### What is expected
Please print the lines of the material word for word, starting with its first line and going on through the line that contains "HATÁROZAT - II. FOKOZATÚ VÍZKORLÁT".

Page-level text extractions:
########################################

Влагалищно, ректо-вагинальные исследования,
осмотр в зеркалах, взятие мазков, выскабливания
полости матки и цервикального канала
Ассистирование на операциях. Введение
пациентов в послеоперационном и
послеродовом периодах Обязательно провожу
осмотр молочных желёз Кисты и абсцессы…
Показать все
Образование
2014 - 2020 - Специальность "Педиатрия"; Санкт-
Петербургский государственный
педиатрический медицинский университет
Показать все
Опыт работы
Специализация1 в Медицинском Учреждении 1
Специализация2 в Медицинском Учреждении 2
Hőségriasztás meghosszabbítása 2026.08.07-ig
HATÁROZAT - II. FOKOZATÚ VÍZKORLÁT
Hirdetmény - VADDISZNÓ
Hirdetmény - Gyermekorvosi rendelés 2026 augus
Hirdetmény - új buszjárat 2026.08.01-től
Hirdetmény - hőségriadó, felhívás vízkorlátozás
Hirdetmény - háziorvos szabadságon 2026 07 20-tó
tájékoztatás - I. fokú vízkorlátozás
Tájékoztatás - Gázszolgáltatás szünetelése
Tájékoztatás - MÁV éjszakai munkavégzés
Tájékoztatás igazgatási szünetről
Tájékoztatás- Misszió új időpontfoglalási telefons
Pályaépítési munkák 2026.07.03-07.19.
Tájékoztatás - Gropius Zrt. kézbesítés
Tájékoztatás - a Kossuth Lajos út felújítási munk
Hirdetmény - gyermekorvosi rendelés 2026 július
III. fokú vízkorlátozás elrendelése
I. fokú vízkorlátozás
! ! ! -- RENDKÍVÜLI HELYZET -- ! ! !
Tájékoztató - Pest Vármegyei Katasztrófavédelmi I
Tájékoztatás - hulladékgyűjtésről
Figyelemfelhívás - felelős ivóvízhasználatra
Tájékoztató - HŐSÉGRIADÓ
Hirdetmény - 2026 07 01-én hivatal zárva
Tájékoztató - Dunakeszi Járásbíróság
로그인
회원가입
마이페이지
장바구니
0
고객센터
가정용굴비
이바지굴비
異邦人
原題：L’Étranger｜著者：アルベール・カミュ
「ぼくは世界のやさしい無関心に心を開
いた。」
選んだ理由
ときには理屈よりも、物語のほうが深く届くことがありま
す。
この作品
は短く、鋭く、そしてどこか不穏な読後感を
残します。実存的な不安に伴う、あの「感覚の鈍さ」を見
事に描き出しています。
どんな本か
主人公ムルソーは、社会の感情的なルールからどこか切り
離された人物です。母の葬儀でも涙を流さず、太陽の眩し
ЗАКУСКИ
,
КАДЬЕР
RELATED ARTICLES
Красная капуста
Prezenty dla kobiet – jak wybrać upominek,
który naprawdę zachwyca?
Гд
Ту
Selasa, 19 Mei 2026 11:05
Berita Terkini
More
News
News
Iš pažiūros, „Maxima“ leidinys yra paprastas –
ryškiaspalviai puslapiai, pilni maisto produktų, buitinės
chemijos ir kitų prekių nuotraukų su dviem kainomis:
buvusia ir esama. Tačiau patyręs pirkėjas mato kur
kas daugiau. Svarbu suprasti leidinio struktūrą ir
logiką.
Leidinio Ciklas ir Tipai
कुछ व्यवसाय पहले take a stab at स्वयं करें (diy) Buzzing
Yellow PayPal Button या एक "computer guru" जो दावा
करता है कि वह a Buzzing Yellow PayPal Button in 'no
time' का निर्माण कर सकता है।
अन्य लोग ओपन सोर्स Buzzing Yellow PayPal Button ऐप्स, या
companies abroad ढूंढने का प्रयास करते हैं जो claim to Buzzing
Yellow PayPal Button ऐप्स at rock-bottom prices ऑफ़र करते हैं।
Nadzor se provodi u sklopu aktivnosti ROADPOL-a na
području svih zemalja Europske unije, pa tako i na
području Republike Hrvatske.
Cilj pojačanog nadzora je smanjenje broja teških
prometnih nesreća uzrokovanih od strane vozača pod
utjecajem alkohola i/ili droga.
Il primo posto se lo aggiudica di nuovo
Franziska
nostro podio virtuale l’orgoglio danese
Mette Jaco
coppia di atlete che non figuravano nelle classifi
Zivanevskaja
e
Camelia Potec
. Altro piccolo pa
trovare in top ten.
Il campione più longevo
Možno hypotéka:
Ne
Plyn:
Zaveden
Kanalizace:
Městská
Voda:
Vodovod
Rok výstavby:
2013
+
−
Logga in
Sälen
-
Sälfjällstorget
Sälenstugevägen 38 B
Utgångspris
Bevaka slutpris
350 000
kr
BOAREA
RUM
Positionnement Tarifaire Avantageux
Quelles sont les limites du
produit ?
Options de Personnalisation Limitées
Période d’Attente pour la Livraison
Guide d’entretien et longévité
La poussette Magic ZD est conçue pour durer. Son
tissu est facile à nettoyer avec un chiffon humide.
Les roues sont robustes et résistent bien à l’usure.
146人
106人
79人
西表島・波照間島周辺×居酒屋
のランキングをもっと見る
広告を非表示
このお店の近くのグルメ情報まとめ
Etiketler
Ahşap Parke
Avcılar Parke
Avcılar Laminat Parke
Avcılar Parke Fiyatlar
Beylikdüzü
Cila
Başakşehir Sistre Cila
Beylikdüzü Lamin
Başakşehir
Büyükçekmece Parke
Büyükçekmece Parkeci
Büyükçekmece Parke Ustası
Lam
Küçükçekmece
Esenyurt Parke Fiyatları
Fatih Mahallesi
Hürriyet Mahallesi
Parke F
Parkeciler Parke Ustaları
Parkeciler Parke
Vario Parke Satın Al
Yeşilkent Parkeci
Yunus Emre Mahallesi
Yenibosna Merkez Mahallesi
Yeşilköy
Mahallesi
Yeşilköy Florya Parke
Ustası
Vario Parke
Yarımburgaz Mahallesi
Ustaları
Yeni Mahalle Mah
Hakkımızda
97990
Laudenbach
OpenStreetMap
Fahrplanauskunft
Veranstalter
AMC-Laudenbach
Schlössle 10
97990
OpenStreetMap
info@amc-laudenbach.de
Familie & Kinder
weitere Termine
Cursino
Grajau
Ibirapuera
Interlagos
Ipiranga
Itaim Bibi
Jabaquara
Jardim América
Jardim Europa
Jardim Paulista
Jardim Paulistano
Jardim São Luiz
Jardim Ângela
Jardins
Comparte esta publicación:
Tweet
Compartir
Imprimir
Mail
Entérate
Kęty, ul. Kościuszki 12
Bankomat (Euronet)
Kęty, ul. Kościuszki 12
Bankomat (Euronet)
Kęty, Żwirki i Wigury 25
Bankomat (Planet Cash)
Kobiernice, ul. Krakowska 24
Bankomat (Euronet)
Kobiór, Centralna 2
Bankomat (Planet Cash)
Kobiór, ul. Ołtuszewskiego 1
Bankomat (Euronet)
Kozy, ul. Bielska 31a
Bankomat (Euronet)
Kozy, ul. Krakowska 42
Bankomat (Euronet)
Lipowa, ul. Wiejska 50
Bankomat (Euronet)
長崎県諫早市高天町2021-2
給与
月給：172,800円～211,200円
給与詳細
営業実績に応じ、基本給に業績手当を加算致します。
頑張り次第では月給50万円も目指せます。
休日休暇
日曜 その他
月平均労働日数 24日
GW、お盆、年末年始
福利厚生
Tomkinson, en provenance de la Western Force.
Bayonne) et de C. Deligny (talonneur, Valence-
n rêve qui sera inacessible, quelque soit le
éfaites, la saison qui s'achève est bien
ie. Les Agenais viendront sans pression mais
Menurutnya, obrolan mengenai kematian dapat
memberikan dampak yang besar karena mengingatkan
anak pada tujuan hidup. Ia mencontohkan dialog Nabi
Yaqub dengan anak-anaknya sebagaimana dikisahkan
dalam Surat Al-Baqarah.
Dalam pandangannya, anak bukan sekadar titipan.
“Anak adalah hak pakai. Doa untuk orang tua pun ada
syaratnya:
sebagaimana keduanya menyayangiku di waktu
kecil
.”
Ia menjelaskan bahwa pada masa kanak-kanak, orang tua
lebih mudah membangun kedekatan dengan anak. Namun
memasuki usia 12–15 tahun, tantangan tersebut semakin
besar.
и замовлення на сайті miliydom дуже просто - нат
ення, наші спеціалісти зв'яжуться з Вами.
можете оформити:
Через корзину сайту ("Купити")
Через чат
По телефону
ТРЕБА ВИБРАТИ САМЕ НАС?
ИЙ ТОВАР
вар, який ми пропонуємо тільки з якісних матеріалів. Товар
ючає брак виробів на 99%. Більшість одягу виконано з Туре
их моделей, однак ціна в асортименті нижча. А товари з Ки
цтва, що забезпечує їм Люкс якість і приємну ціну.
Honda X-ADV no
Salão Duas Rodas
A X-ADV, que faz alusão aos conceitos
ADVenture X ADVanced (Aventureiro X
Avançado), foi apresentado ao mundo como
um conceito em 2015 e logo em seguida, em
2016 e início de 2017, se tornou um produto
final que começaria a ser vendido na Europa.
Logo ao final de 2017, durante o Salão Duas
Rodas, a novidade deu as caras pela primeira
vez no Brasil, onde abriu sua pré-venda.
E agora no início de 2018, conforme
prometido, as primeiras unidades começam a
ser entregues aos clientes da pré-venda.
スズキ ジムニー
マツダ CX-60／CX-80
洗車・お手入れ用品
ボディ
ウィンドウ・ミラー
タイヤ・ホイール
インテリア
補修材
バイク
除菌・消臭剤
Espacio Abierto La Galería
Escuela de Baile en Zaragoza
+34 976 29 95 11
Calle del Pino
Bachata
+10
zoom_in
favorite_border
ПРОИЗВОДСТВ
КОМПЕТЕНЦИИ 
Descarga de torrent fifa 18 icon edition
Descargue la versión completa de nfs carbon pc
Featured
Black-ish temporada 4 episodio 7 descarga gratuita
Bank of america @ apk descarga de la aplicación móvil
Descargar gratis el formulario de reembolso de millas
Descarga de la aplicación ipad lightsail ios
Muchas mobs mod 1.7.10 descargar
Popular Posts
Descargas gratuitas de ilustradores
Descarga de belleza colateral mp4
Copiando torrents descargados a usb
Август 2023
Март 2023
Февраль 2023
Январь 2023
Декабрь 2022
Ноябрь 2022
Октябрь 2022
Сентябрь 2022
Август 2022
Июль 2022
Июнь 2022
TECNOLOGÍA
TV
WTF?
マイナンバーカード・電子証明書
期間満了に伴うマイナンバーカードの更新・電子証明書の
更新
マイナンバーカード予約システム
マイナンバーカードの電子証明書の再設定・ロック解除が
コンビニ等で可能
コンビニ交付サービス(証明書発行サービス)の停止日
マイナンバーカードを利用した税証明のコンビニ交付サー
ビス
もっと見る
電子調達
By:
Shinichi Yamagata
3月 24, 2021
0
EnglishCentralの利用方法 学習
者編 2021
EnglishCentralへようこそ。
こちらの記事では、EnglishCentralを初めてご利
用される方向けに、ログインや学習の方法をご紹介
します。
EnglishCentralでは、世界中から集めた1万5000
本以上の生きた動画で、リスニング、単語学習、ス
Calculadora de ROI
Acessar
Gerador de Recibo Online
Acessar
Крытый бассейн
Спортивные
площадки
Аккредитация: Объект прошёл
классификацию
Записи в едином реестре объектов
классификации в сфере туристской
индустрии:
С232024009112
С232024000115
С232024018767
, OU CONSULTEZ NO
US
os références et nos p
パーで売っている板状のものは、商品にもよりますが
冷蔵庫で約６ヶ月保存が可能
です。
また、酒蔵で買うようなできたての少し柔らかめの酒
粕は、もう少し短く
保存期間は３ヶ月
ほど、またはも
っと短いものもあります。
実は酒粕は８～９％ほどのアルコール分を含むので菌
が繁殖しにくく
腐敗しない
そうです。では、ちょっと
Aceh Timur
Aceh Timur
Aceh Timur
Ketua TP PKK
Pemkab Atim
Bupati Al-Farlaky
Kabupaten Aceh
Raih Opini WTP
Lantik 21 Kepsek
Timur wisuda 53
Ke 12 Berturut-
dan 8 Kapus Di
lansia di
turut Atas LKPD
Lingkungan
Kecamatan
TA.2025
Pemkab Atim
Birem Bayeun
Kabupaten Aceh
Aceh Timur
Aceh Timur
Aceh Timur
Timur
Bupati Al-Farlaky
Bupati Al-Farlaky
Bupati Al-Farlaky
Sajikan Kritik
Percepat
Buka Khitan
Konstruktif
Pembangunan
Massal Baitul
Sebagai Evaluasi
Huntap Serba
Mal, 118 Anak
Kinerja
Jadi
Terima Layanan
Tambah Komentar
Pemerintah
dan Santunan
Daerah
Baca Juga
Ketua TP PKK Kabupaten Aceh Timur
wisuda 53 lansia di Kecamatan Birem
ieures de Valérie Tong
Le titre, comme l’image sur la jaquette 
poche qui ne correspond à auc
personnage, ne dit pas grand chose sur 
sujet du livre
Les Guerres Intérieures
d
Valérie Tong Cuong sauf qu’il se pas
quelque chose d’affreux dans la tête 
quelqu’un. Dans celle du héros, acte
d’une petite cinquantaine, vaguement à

########################################

### Output for this exercise
Влагалищно, ректо-вагинальные исследования,
осмотр в зеркалах, взятие мазков, выскабливания
полости матки и цервикального канала
Ассистирование на операциях. Введение
пациентов в послеоперационном и
послеродовом периодах Обязательно провожу
осмотр молочных желёз Кисты и абсцессы…
Показать все
Образование
2014 - 2020 - Специальность "Педиатрия"; Санкт-
Петербургский государственный
педиатрический медицинский университет
Показать все
Опыт работы
Специализация1 в Медицинском Учреждении 1
Специализация2 в Медицинском Учреждении 2
Hőségriasztás meghosszabbítása 2026.08.07-ig
HATÁROZAT - II. FOKOZATÚ VÍZKORLÁT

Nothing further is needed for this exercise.